■ Okuma metni:
#####
Ortadoğu’yu bırakın çocukları savunun

Güncelleme Tarihi:

Ortadoğu’yu bırakın çocukları savunun
Oluşturulma Tarihi: Şubat 22, 2006 00:00

Tecavüze uğrayan dokuz yaşındaki bir çocuğun davasında, Adli Tıp Kurumu’nca verilen iki çelişkili raporu eleştirdiği için manevi tazminat cezasına çarptırılan yazar Ahmet Altan, "Aksaklığın nedenini bulacaklarına, çocuğu savunan cezalandırıldı" dedi.

Ünlü edebiyatçı Ahmet Altan, 1 Kasım 2004’te www.gazetem.net adlı internet sitesinde yazdığı "İnsan Faktörü" başlıklı yazıda, isim vermeden, dokuz yaşındaki bir erkek çocuğuna 25 devlet görevlisinin tecavüz ettiği iddiasını gündeme getirmişti.

Yazıda, iki farklı rapor veren Adli Tıp kurumlarını eleştiren Altan, bunun sebeplerini sorguluyordu. Çünkü, Adana Adli Tıp Kurumu’nda görevli doktorlar N.Ç. ve T.E.’nin verdiği rapora göre çocuğa tecavüz gerçekleşmemişti ama İstanbul Adli Tıp Kurumu raporlarına göre ise küçük çocuğa tecavüz edilmişti. İki doktor, Altan’ın bu yazısından sonra kişilik haklarına hakaret ettiğini öne sürerek Adana 3’üncü Asliye Hukuk Mahkemesi’nde 5’er bin YTL’lik manevi tazminat davası açtı. Dava sonunda hakim, Altan’ın, doktorların kişilik haklarına saldırdığına kanaat getirerek 3’er bin YTL’lik tazminat ödemesine karar verdi. Altan’ın avukatı temyize başvurdu.
#####
■ Gösterilen kayıtlar:
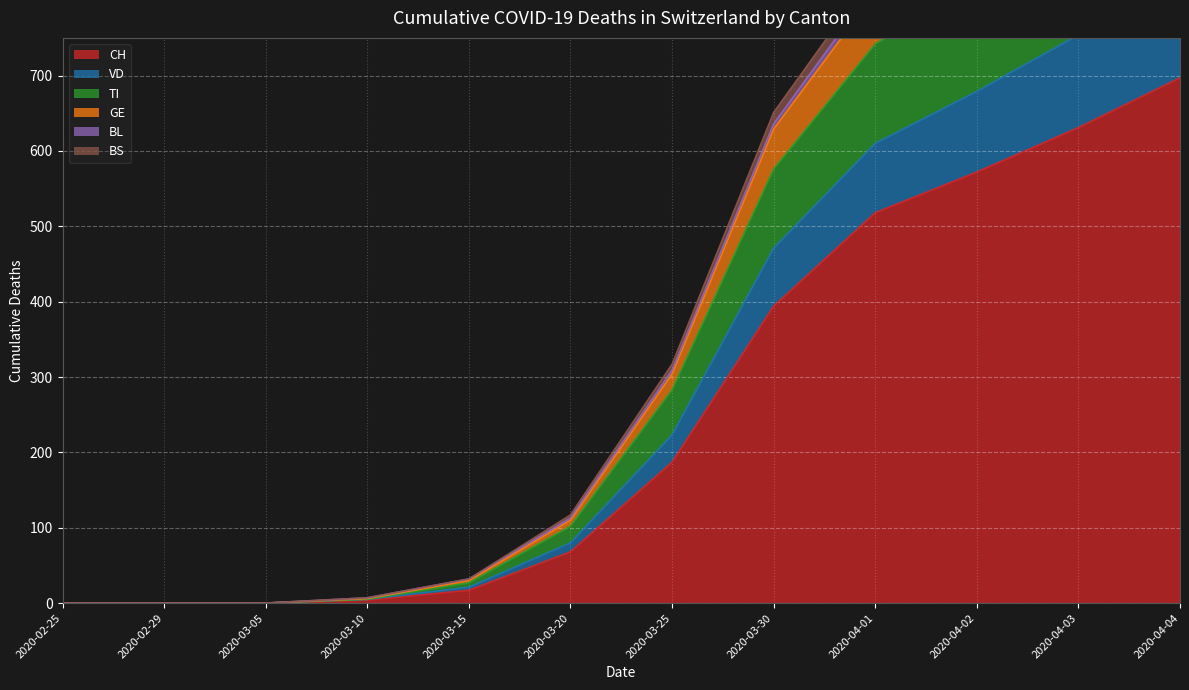

The BS series shows 0 at 2020-03-05. True or false?

True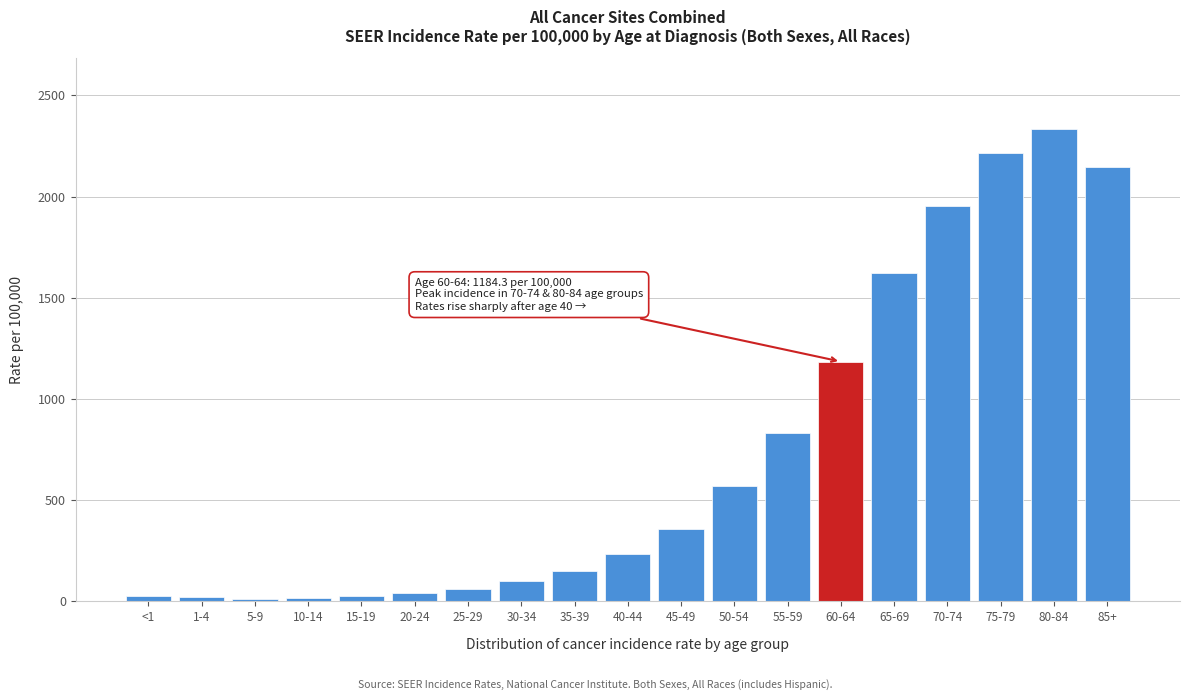

What is the change in value from 30-34 to 70-74?

+1855.7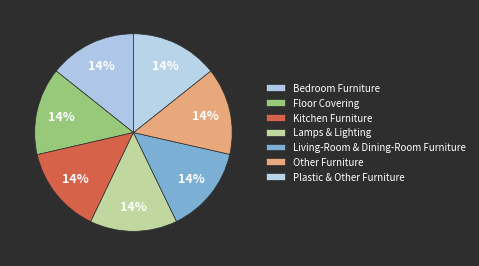

What percentage is the Living-Room & Dining-Room Furniture slice, to the nearest percent?

14%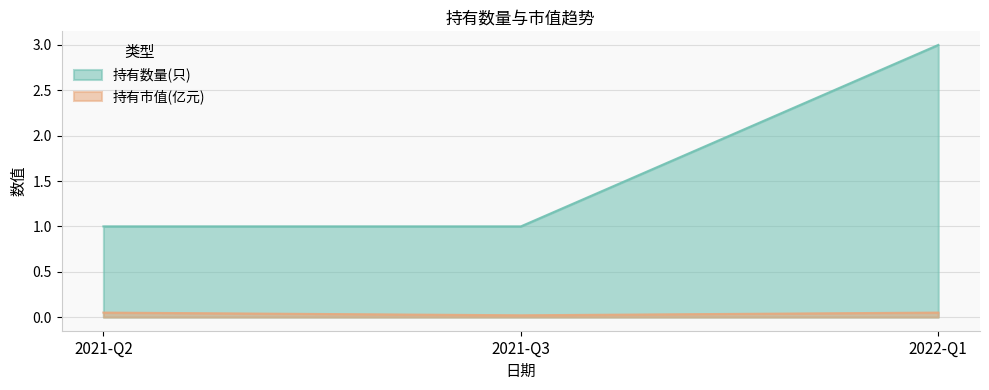

What is the sum of the 持有数量(只) values at 2022-Q1 and 2021-Q2?

4.0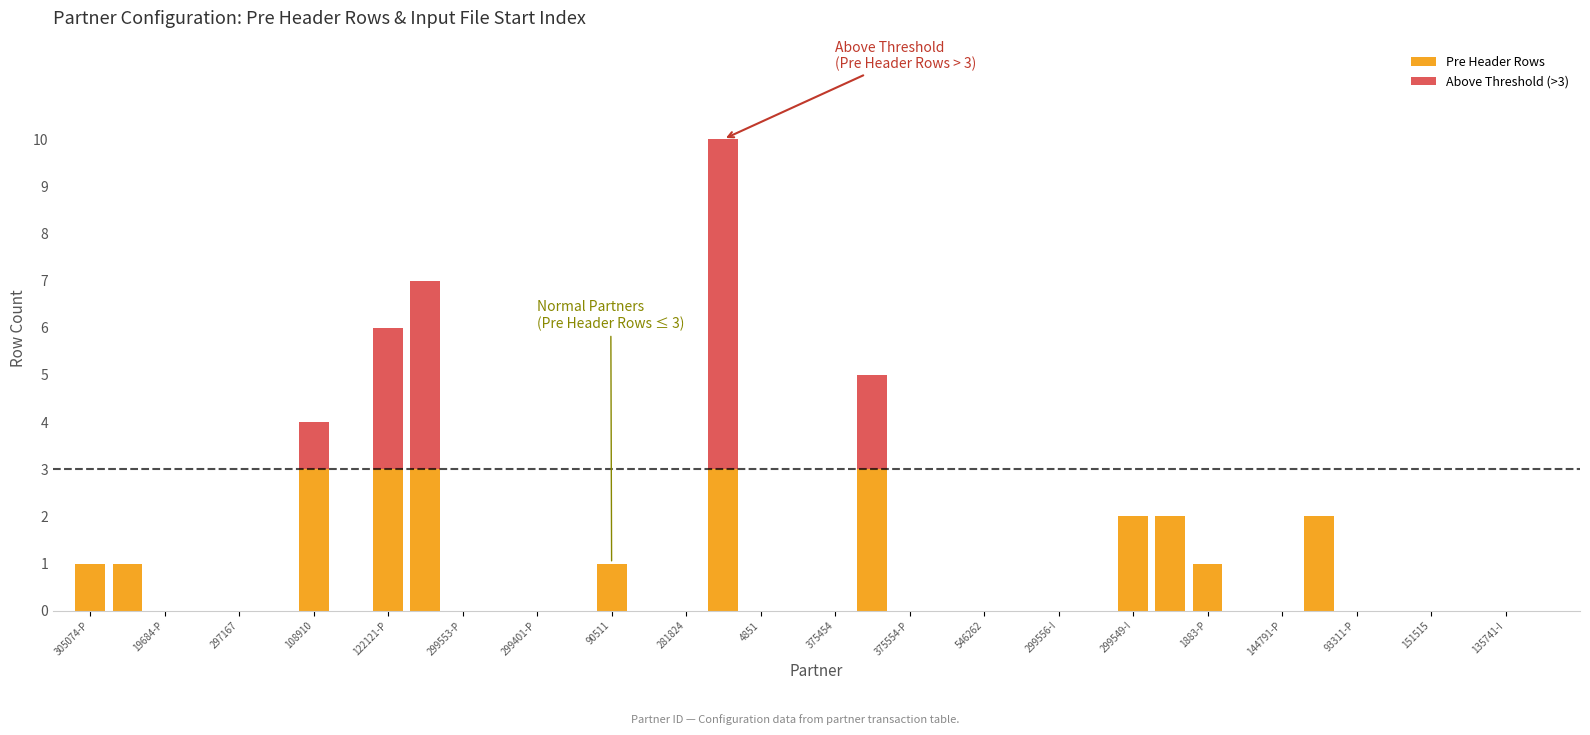

True or false: Pre Header Rows has a value of 0 at 297167.

True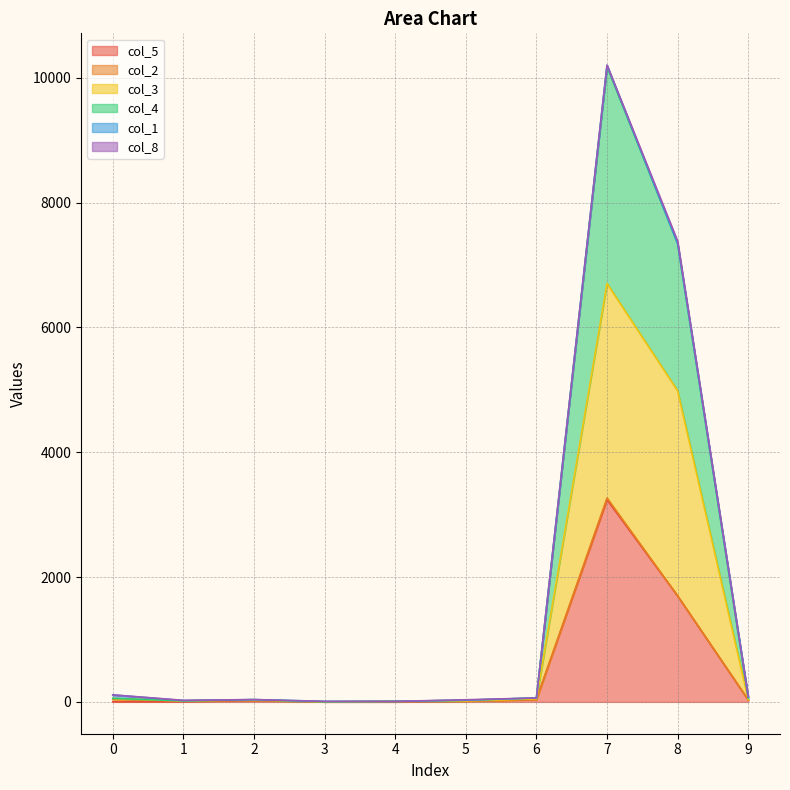

What is the approximate value of col_5 at 5?

10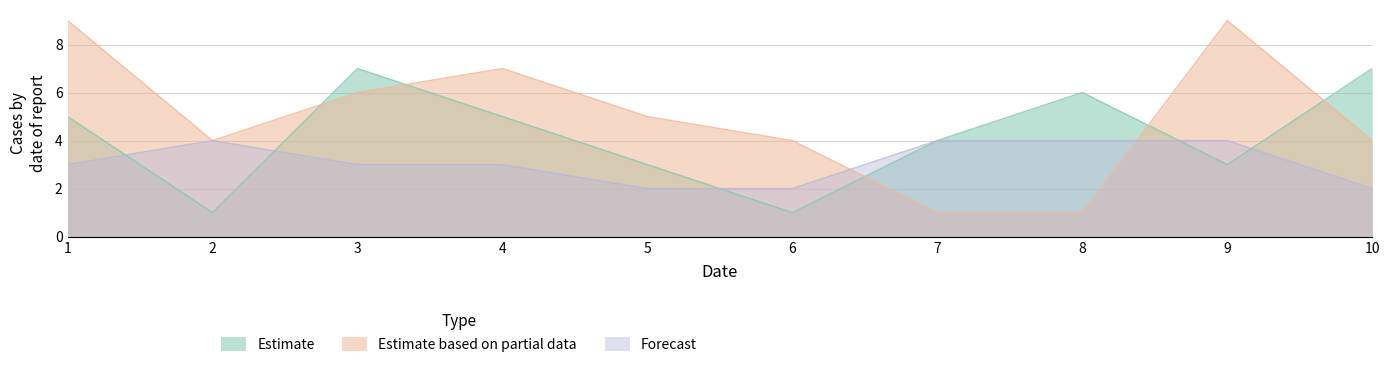

Where do col_3 and col_4 first cross each other?

1 and 2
#####
■ Anlama kontrolü:
1/ Ahmet Altan'ın tazminat davasını anlatan metinden "Tecavüze uğrayan dokuz" ifadesiyle başlayıp "iddiasını gündeme getirmişti." ifadesine kadar süren bölümü hiç değiştirmeden çıkarın.
2/ Ahmet Altan'ın tazminat davasını anlatan metni kaldığı yerden sürdürün.

■ Maddelere göre cevaplar:
1/
Tecavüze uğrayan dokuz yaşındaki bir çocuğun davasında, Adli Tıp Kurumu’nca verilen iki çelişkili raporu eleştirdiği için manevi tazminat cezasına çarptırılan yazar Ahmet Altan, "Aksaklığın nedenini bulacaklarına, çocuğu savunan cezalandırıldı" dedi.

Ünlü edebiyatçı Ahmet Altan, 1 Kasım 2004’te www.gazetem.net adlı internet sitesinde yazdığı "İnsan Faktörü" başlıklı yazıda, isim vermeden, dokuz yaşındaki bir erkek çocuğuna 25 devlet görevlisinin tecavüz ettiği iddiasını gündeme getirmişti.

2/
DEVLET-ÇETEFARKI

Ahmet Altan, mahkeme kararının açıklanmasından sonra, "Bir devleti çeteden ayıran, o devletin sahip olduğu hukuk düzenidir" dedi ve şöyle devam etti: "Hukuksuzluk hem devletin varlığını, hem toplumun huzurunu ciddi bir tehlikeye düşürür. Türkiye, çok ciddi bir hukuk krizinin içinden geçiyor. Yeryüzünde istediğimiz ölçüde saygıdeğer bir toplum olamayışımızın temel nedenlerinden biri, hukuk sistemindeki ciddi zafiyet. Bu olayda da çok vahim ve vicdan yaralayan bir durumla karşı karşıyayız.

RAPORLARNİYEFARKLI

Dokuz yaşında bir erkek çocuğuna tecavüz edildiği iddiası var ortada, çocukla ilgili verilmiş iki ayrı rapor var. Gerçek bir hukuk sisteminin insanlığın özüne aykırı böyle bir vahşet iddiası karşısında ayağa kalkması, gerçekleri bulmak için uğraşması, niye raporların birbirine benzemediğini ciddi bir şekilde araştırması ve bu ülkenin diğer çocuklarını koruyabilmek için de süratle ve sağlıklı bir sonuca varması gerekirdi. Bu dava iki yıldan beri sürüyor. Adli tıp raporları arasında farkları kimse soruşturmuyor, onun yerine ne yapıyorlar? Durumu eleştiren ve çocuğa sahip çıkmaya çalışanı cezalandırıyorlar.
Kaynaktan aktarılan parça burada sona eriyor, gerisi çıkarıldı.